No. of white balls= 5
No. of black balls=8
Total no. of balls we have = 8+5=13
Since, we are given that there is no replacement i.e balls once taken out will not be included in the next drawing, so
The probability of getting 3 whites in first drawing will be
P1= \[\dfrac{5}{{13}} \times \dfrac{4}{{12}} \times \dfrac{3}{{11}}\]=\[\dfrac{5}{{143}}\]
Here, \[\dfrac{5}{{13}}\] means we took one ball out of 13 and it’s a white ball out of 5 white balls available, then we are left with 4 white balls and 12 total balls and so on.

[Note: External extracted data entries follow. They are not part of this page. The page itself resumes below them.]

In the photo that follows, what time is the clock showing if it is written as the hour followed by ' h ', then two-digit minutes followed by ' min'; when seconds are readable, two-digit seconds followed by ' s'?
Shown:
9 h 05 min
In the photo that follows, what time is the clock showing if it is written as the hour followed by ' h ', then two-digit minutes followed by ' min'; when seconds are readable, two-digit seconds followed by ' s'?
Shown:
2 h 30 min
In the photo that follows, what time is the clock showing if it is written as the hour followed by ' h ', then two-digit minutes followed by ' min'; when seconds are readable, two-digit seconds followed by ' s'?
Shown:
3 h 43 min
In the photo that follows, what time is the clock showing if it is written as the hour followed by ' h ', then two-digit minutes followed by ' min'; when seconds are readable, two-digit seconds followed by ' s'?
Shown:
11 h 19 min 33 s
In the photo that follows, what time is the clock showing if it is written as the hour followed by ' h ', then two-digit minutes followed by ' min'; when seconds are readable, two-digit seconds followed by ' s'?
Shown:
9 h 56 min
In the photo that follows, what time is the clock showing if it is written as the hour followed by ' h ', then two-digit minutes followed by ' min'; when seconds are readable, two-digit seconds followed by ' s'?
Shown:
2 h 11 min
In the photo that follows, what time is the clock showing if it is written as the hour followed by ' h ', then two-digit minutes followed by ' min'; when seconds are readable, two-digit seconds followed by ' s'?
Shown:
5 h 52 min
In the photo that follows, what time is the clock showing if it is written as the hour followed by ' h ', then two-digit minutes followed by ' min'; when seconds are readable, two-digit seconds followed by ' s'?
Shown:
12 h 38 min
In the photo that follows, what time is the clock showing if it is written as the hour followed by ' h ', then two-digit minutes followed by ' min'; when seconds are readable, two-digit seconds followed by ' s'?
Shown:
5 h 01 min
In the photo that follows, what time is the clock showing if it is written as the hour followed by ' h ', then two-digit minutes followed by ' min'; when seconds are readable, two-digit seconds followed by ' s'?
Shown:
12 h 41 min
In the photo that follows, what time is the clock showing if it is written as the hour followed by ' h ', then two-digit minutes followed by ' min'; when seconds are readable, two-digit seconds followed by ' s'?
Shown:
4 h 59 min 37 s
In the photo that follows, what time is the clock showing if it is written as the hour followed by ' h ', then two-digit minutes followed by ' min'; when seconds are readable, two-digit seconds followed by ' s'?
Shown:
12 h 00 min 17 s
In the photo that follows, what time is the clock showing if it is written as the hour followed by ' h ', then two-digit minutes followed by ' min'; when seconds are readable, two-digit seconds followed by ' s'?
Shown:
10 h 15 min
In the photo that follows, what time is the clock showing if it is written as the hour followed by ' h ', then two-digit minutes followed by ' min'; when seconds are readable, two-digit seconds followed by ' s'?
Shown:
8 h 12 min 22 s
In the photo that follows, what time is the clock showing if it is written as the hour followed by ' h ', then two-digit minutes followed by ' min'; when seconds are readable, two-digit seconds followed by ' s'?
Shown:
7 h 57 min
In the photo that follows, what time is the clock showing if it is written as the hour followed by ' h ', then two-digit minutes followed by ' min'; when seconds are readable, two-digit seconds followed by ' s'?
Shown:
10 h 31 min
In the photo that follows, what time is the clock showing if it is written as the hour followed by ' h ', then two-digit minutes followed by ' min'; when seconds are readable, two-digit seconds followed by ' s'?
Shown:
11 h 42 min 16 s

Similarly, in the second drawing we are left with 10 balls total, out of which 2 are white balls and 8 are black balls.
Therefore, probability of getting 3 black balls in the second drawing is
P2=\[\dfrac{8}{{10}} \times \dfrac{7}{9} \times \dfrac{6}{8}\]=\[\dfrac{7}{{15}}\]
Since, both are independent events therefore, total probability will be the product of both
i.e P=P1+P2
                     =\[\dfrac{5}{{143}} \times \dfrac{7}{{15}}\]
                     =\[\dfrac{7}{{429}}\].

Note: An independent event means the outcome isn’t affected by another event. A dependent event is affected by the outcome of the second event. Example rolling a dice and flipping a coin.